プログラミングスクールに必要な許認可
プログラミング教育・IT人材育成
プログラミングスクール開業に必要な許認可の全体像
プログラミングスクールは、飲食店や建設業のような「営業許可がなければ開業できない」業種ではありません。教育サービス業に当たり、事業を始めること自体に国の許可は不要です。ただし「教室という場所を構える」「公的な信用や給付金対象になる」という観点で押さえるべき手続きが複数あります。要否を切り分けて準備するのがポイントです。
まず確定で必要になるもの
個人で始めるなら、税務署への個人事業の開業届が出発点です。法人で運営する場合は、これに代えて法人設立登記を行い、定款の事業目的に「プログラミング教育」「IT人材育成」を含めておきます。受講生から受講料を継続的に受け取る以上、屋号・事業実態をここで確定させます。
次に見落としやすいのが防火管理者です。これは「スクール業だから」ではなく「人が集まる教室を持つから」必要になるもので、収容人員が一定数(一般に30人以上)になる教室・ビルのテナントでは、防火管理者を選任して消防署へ届出する義務が生じます。1教室10〜15席の小規模なら不要なことも多いため、入居する物件の収容人員と、ビル全体での合算で判定が変わります。自治体・所管消防により基準が異なるため、賃貸契約前に管轄消防署へ確認してください。
状況によって検討するもの
学習塾届出は、自治体によって扱いが分かれます。多くの地域で営利のスクールに届出義務はありませんが、条例で何らかの届出を求める自治体もあるため、開業地の市区町村に確認します。

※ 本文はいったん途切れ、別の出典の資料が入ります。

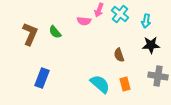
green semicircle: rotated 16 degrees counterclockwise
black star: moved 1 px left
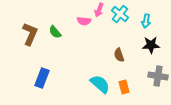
orange rectangle: moved 1 px left, 3 px down
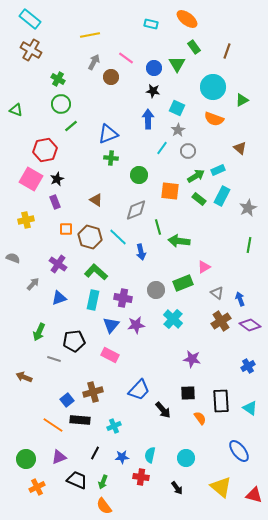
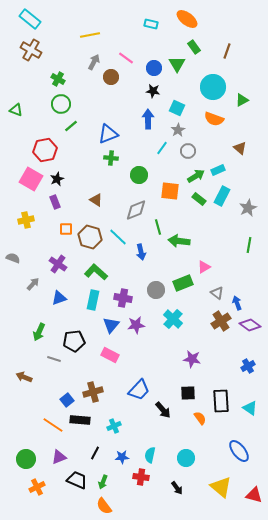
blue arrow at (240, 299): moved 3 px left, 4 px down
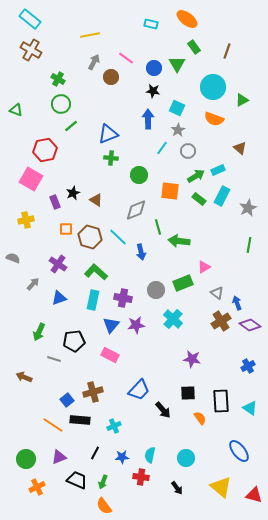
black star at (57, 179): moved 16 px right, 14 px down
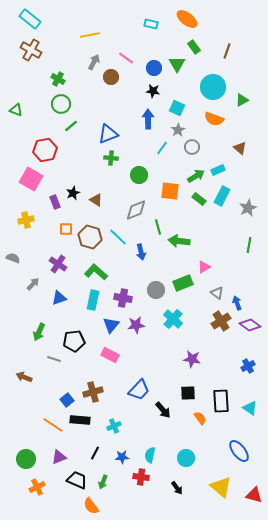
gray circle at (188, 151): moved 4 px right, 4 px up
orange semicircle at (104, 506): moved 13 px left
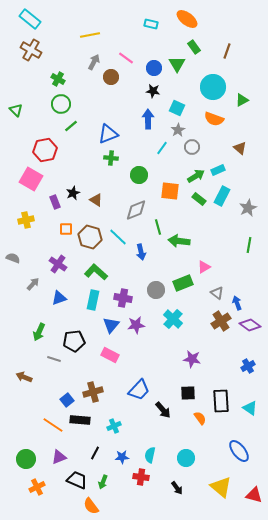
green triangle at (16, 110): rotated 24 degrees clockwise
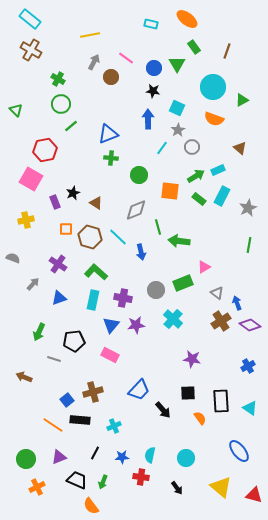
brown triangle at (96, 200): moved 3 px down
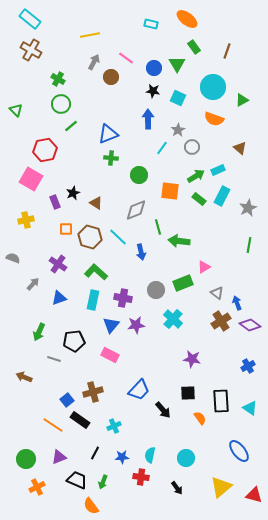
cyan square at (177, 108): moved 1 px right, 10 px up
black rectangle at (80, 420): rotated 30 degrees clockwise
yellow triangle at (221, 487): rotated 40 degrees clockwise
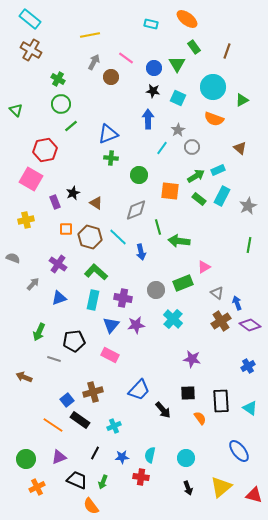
gray star at (248, 208): moved 2 px up
black arrow at (177, 488): moved 11 px right; rotated 16 degrees clockwise
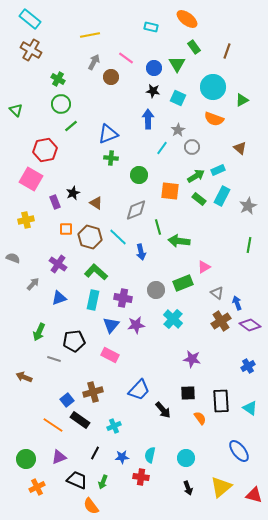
cyan rectangle at (151, 24): moved 3 px down
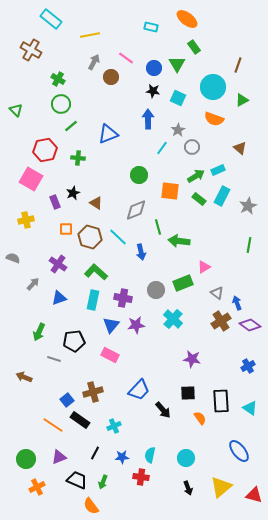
cyan rectangle at (30, 19): moved 21 px right
brown line at (227, 51): moved 11 px right, 14 px down
green cross at (111, 158): moved 33 px left
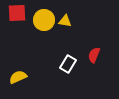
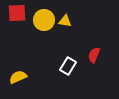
white rectangle: moved 2 px down
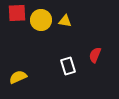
yellow circle: moved 3 px left
red semicircle: moved 1 px right
white rectangle: rotated 48 degrees counterclockwise
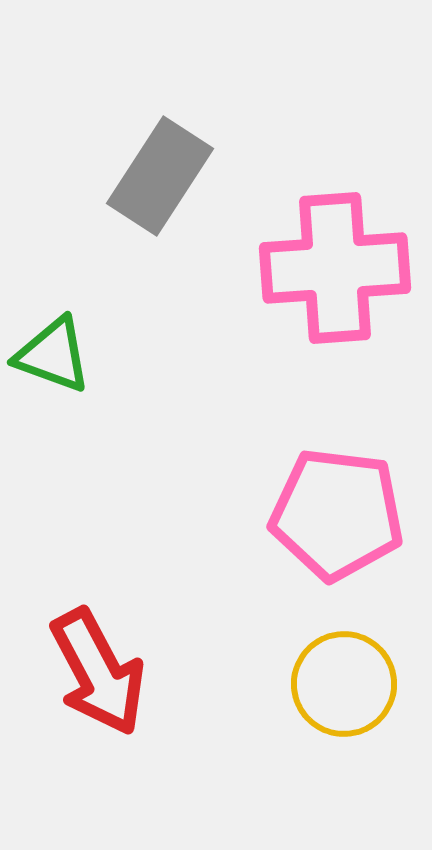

規模を拡大し「学校」を名乗りたい場合は、各種学校認可が関わってきます。これは都道府県知事の認可で、校地・校舎・授業時間数・教員資格など要件が厳格です。取得は容易ではない一方、社会的信用や一部の税・在留資格上のメリットがあります。最初から目指すより、事業が軌道に乗ってから検討する性質のものです。
職業訓練サービスガイドライン適合事業所認証(JQAC)は、厚生労働省の職業訓練サービスガイドラインに沿った第三者認証です。法的な開業要件ではありませんが、これに適合し講座が教育訓練給付金の指定を受けると、受講生が受講料の補助を受けられ、集客上の強力な訴求になります。社会人向けスクールでは早い段階で検討する価値があります。
EdTechサービス認定やオンライン学習プラットフォーム認定は、公的な許認可ではなく民間団体による任意認証です。開業に必須ではないため、優先順位は給付金関連より下げ、ブランディング目的で後追いするのが現実的です。
取得順序と費用感
順序は、(1)開業届または設立登記で事業を立ち上げ → (2)物件契約と同時に防火管理者の要否を消防署で確認・選任 → (3)開講後に給付金指定やJQAC・各種認証を狙う、という流れが依存関係に沿っています。
費用は、開業届は無料、法人設立は登録免許税など約15〜25万円(合同会社か株式会社かで変動)。防火管理者は講習受講料が数千円程度です。各種学校認可や給付金指定は、校舎要件・カリキュラム整備のコストが本体で、申請手数料以上に準備負担が大きい点に注意してください。
よくあるつまずき
「教育だから許可は要らない」と物件契約を急ぎ、後から防火管理者や消防用設備の不足が発覚するケースが典型です。逆に、不要な民間認証に費用を先行投資し、受講生メリットの大きい給付金指定を後回しにする失敗も多く見られます。要否は規模と物件で変わるため、開講3〜4か月前から消防署・管轄自治体・厚労省関連窓口に並行して確認を進めるスケジュールが安全です。